§ **PROBLEM REQUIREMENTS**
Gather every line below that contains the word "inferior".

§ **DATA TO USE**
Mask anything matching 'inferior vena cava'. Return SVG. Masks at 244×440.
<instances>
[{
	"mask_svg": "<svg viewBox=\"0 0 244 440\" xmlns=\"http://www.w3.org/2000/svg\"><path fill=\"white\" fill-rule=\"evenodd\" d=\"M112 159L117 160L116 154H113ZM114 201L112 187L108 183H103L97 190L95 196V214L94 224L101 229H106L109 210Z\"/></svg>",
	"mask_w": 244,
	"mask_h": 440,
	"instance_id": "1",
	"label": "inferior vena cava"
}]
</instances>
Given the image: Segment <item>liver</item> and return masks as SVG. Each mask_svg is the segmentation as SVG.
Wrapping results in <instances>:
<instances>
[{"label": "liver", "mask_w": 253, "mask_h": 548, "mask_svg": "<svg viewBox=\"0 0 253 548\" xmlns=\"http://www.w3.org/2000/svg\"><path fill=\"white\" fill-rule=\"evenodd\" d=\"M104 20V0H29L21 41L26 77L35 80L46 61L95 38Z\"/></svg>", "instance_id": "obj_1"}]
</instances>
---
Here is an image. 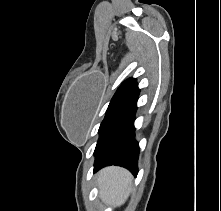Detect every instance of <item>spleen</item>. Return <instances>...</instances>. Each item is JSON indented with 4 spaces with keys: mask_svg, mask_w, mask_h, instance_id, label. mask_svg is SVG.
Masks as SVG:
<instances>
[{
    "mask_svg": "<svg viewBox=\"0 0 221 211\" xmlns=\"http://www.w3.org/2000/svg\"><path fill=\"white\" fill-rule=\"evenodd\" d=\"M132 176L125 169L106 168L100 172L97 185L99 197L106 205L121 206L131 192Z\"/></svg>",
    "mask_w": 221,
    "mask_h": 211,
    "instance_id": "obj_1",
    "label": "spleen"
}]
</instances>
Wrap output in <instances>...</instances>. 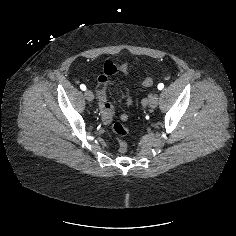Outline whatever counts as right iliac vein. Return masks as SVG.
---
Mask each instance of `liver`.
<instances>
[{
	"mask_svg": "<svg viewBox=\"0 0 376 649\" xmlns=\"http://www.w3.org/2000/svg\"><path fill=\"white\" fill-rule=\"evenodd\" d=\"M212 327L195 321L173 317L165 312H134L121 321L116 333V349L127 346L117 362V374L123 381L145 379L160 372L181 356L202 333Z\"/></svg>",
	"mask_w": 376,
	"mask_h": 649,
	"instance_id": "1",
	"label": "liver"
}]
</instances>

§ **ANSWER FOR THE TASK**
Mask anything matching 'inferior vena cava'. Return SVG. Masks at 244×440.
	"label": "inferior vena cava"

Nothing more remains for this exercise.